Garneau Presses Laser Concerns

Transport Minister Marc Garneau at Buttonville news conference.
Transport Minister Marc Garneau at Buttonville news conference. Photo by Michael J. Martin

By Michael J. Martin

Transport Minister Marc Garneau re-iterated his government’s concerns about laser attacks on aircraft but didn’t announce any new measures to combat the reckless practice at a news conference at Buttonville Airport on Tuesday.

Garneau stated that in 2015, nearly 600 laser strike incidents were reported to Transport Canada, an increase from the 502 incidents reported in 2014. In 2016, that number stands at 148 incidents, from January to April.

“Pointing a laser at an aircraft is not only a reckless act that puts people at unnecessary risk, it’s simply not a bright idea.
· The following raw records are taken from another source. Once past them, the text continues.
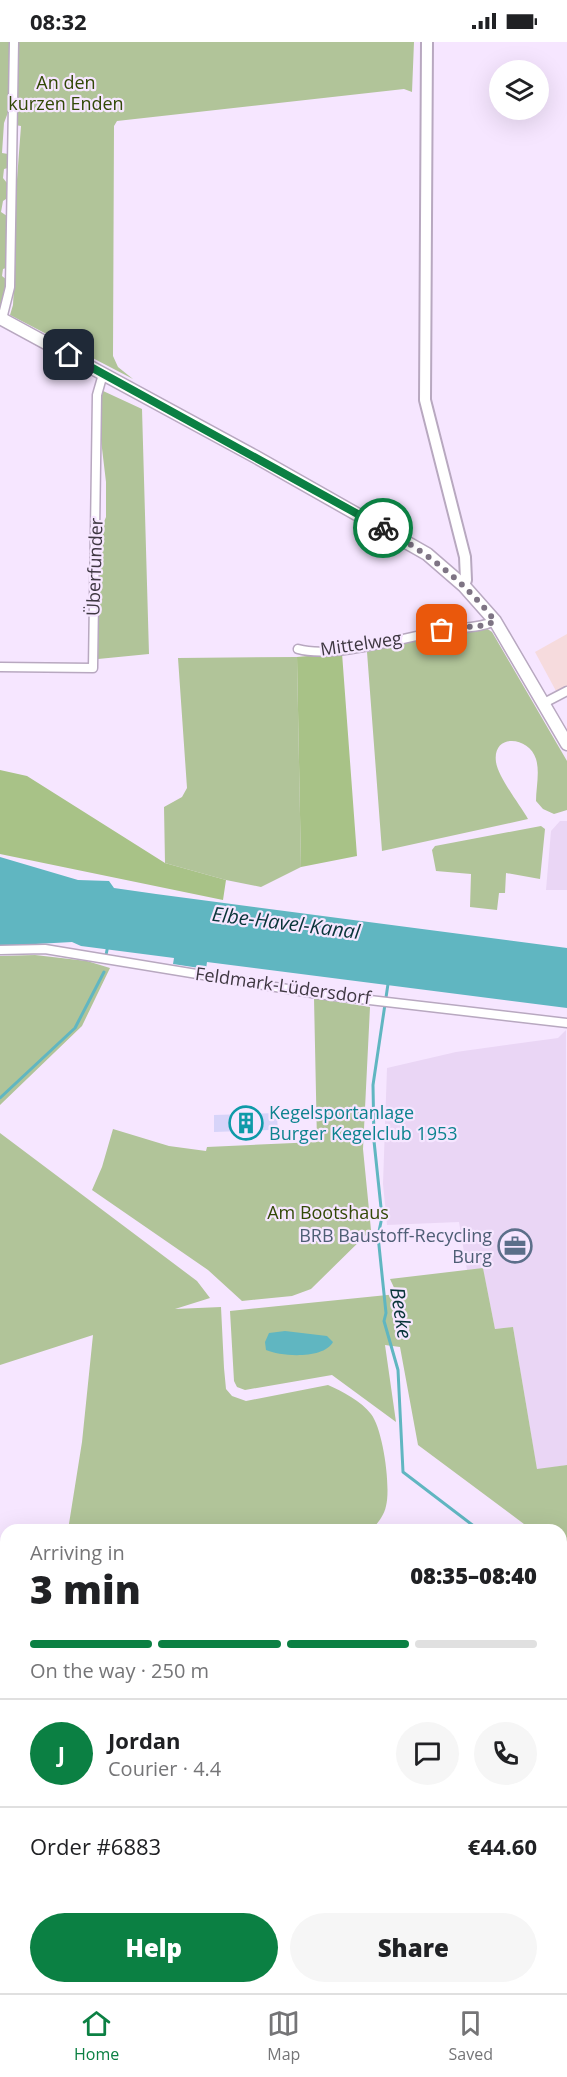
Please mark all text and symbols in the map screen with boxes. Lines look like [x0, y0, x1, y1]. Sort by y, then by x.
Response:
text: 08:32 [30, 6, 87, 36]
map controls [489, 60, 549, 120]
button: layers [489, 60, 549, 120]
park label: An den kurzen Enden [8, 70, 124, 115]
pin [43, 329, 94, 380]
icon: home [52, 338, 85, 371]
courier [353, 498, 413, 558]
icon: bike [367, 512, 400, 545]
street label: Überfunder [80, 517, 108, 616]
pin [416, 604, 467, 655]
icon: bag [425, 613, 458, 646]
street label: Mittelweg [319, 625, 403, 661]
water label: Elbe-Havel-Kanal [211, 900, 363, 945]
street label: Feldmark-Lüdersdorf [194, 961, 373, 1009]
place label: Kegelsportanlage Burger Kegelclub 1953 [269, 1100, 458, 1145]
building icon: Kegelsportanlage Burger Kegelclub 1953 [228, 1105, 264, 1141]
park label: Am Bootshaus [267, 1200, 389, 1224]
place label: BRB Baustoff-Recycling Burg [299, 1223, 492, 1268]
office icon: BRB Baustoff-Recycling Burg [497, 1228, 533, 1264]
water label: Beeke [384, 1285, 419, 1341]
text: Arriving in [30, 1539, 125, 1566]
text: 08:35–08:40 [410, 1560, 537, 1590]
text: 3 min [30, 1562, 141, 1615]
text: On the way · 250 m [30, 1657, 209, 1684]
button: chat [396, 1722, 459, 1785]
button: phone [474, 1722, 537, 1785]
text: Jordan [108, 1725, 181, 1755]
text: J [58, 1738, 65, 1768]
text: Courier · 4.4 [108, 1755, 221, 1782]
text: Order #6883 [30, 1831, 161, 1861]
text: €44.60 [468, 1831, 537, 1861]
button: Help [30, 1913, 278, 1982]
button: Share [290, 1913, 537, 1982]
tab: Home [74, 2007, 119, 2065]
tab: Map [267, 2007, 300, 2065]
tab: Saved [448, 2007, 493, 2065]

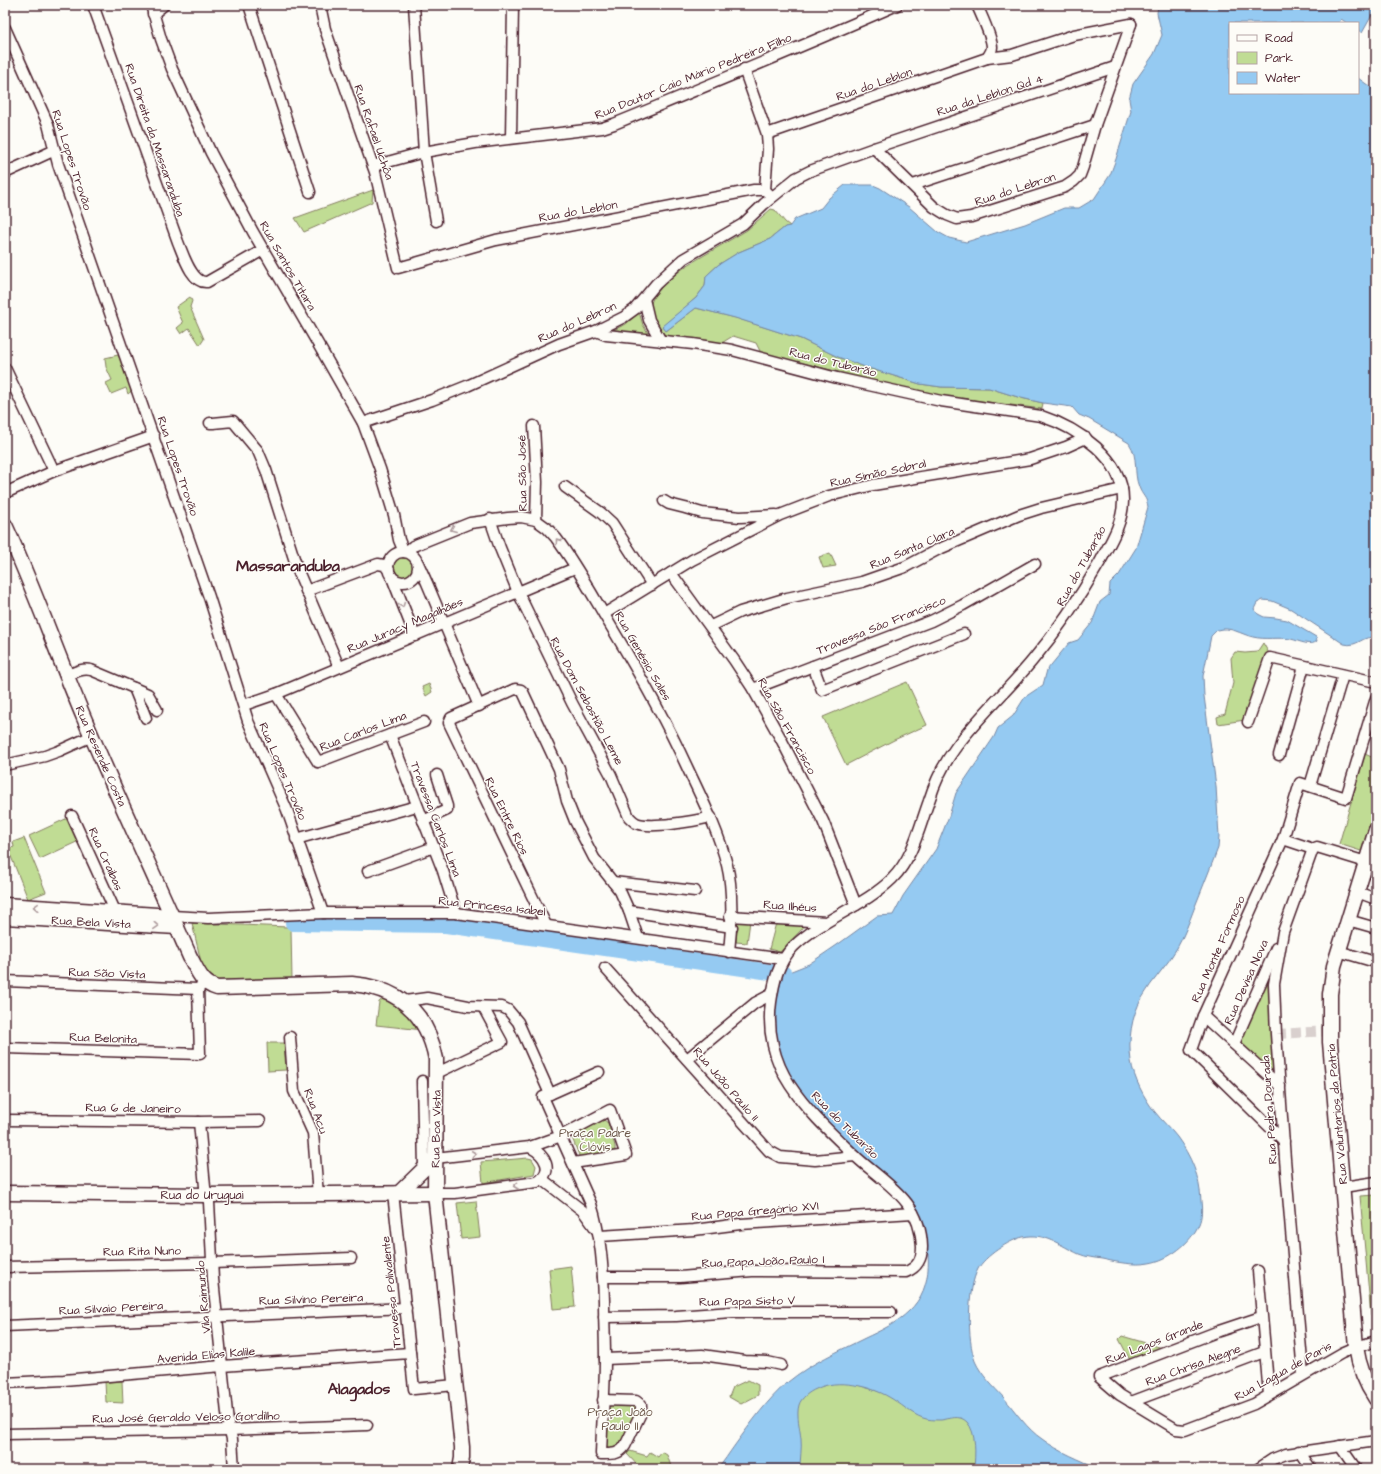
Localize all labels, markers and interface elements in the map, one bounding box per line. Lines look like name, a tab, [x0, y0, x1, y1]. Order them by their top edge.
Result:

As Minister of Transport, I take this type of behaviour seriously because Canadians and their families deserve to feel safe while flying. We want people to know there are serious consequences, including $100,000 in fines and up to five years in prison. Transport Canada and law enforcement across the country are working together to ensure offenders face the fullest force of the law” said Minister Garneau.

Lasers can distract pilots, causing glare that affects their vision, or temporarily blind them. “Members of the York Regional Police Air Support Unit know all too well the dangers of being struck by a laser beam. When up in the air, our pilots need their full attention to be on the task at hand – flying safely. They can’t do that when they are distracted by lights being directed into the cockpit. At best, lasers are a distraction for pilot, but at worst, they can temporarily blind them, risking everyone’s safety” says Chief Eric Jolliffe, Chief of Police, York Regional Police.
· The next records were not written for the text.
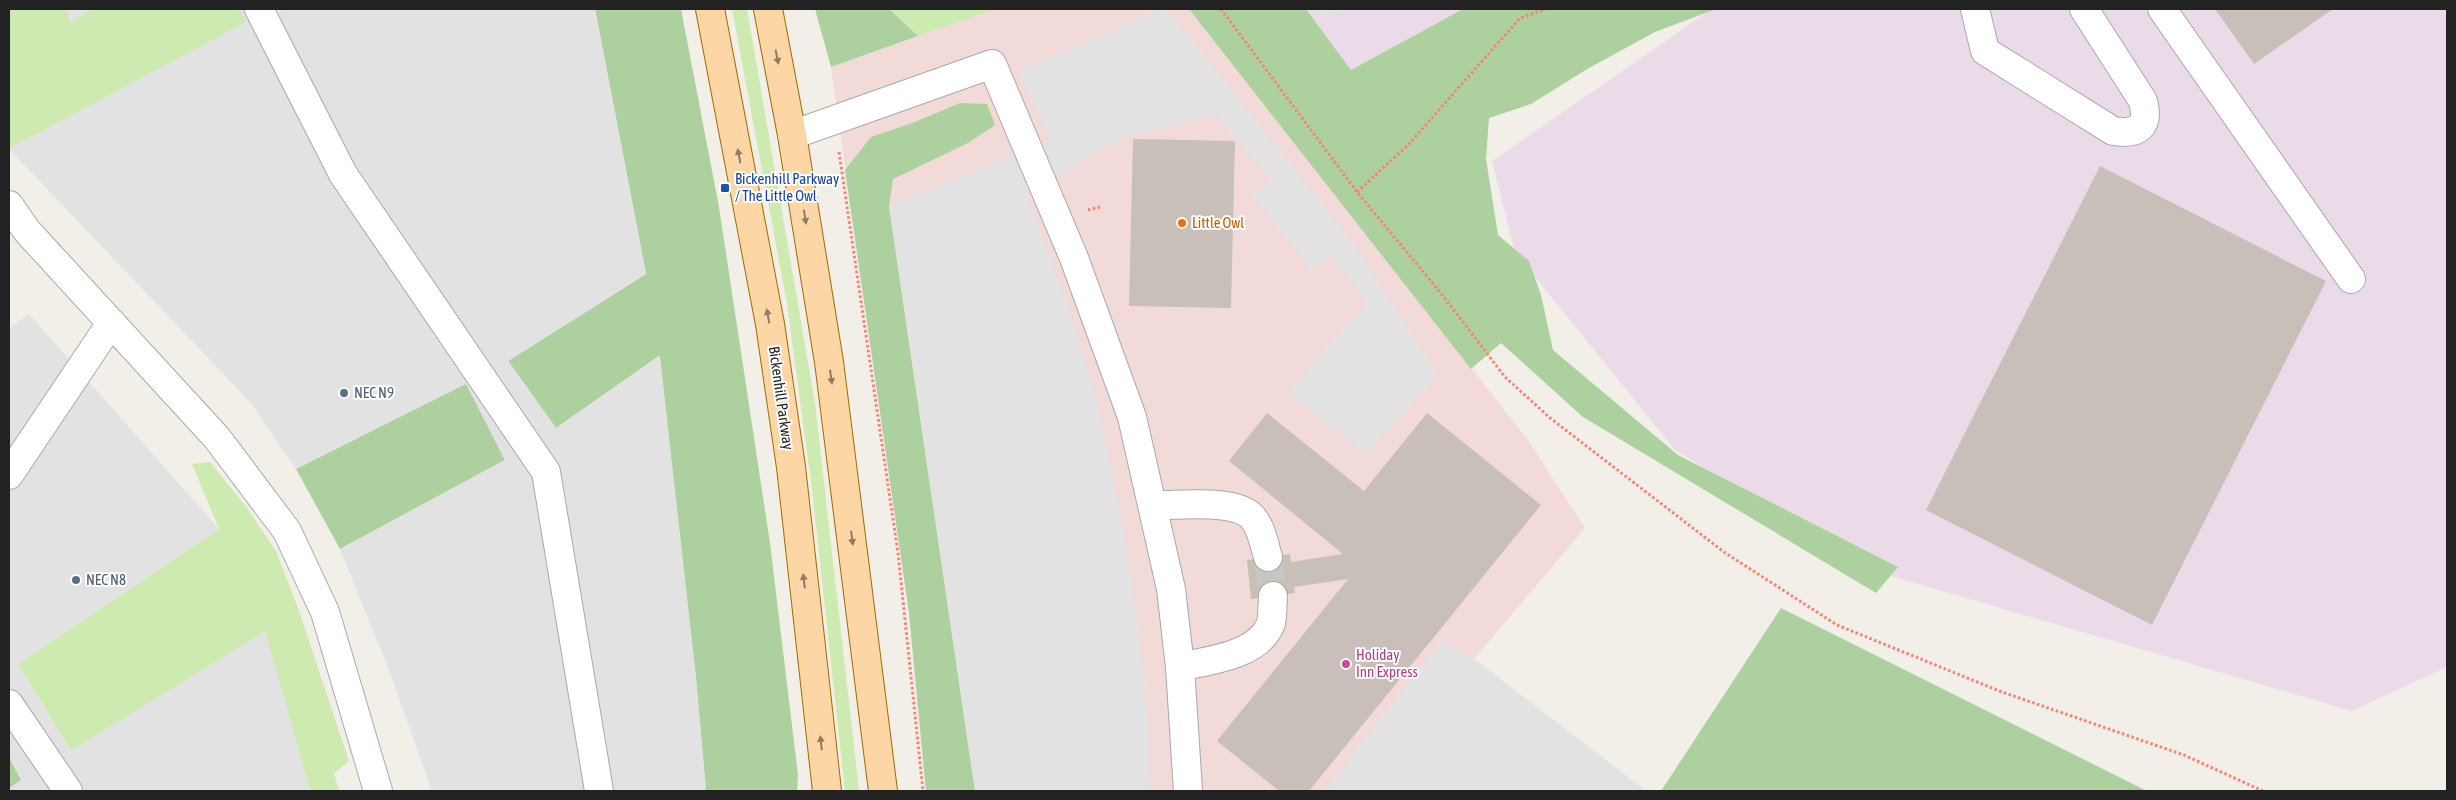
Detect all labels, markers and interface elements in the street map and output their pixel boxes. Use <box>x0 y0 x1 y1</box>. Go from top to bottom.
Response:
one-way arrow <box>774 49 782 65</box>
one-way arrow <box>735 148 743 164</box>
place label: Bickenhill Parkway / The Little Owl <box>735 170 839 204</box>
marker: Bickenhill Parkway / The Little Owl <box>719 182 731 194</box>
one-way arrow <box>802 209 810 225</box>
place label: Little Owl <box>1192 214 1244 231</box>
marker: Little Owl <box>1176 217 1188 229</box>
one-way arrow <box>764 308 772 324</box>
street label: Bickenhill Parkway <box>766 345 797 451</box>
one-way arrow <box>827 370 835 386</box>
place label: NEC N9 <box>354 384 394 401</box>
marker: NEC N9 <box>338 387 350 399</box>
one-way arrow <box>848 531 856 547</box>
place label: NEC N8 <box>86 571 126 588</box>
one-way arrow <box>800 573 808 589</box>
marker: NEC N8 <box>70 574 82 586</box>
place label: Holiday Inn Express <box>1356 646 1418 680</box>
marker: Holiday Inn Express <box>1340 658 1352 670</box>
one-way arrow <box>817 734 825 750</box>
Minister Garneau said that Transport Canada is continuing with its education efforts under the program called, “Not a Bright Idea”. Lasers place the pilots, passengers, and people on the ground at risk of injury or death. This education campaign is focused on getting the word out about the risks and the seriousness of this activity. Garneau said that education is essential as he thinks most people are simply not aware of the potential for harm that these lasers can cause to a pilot during the most critical phases of flight when landing or departing airports. He warned that the police will prosecute to the full extend of the law. Parents, teachers, and product distributors need to teach children that laser pens are not toys and are in fact dangerous weapons to aviation. Health Canada warns that so called, “flash blindness” can temporarily blind a pilot much like a camera flash can cause temporary retention of the burst of light in your eyes. So, understanding, education, and appreciation of the impacts will build awareness and help to reduce this problem.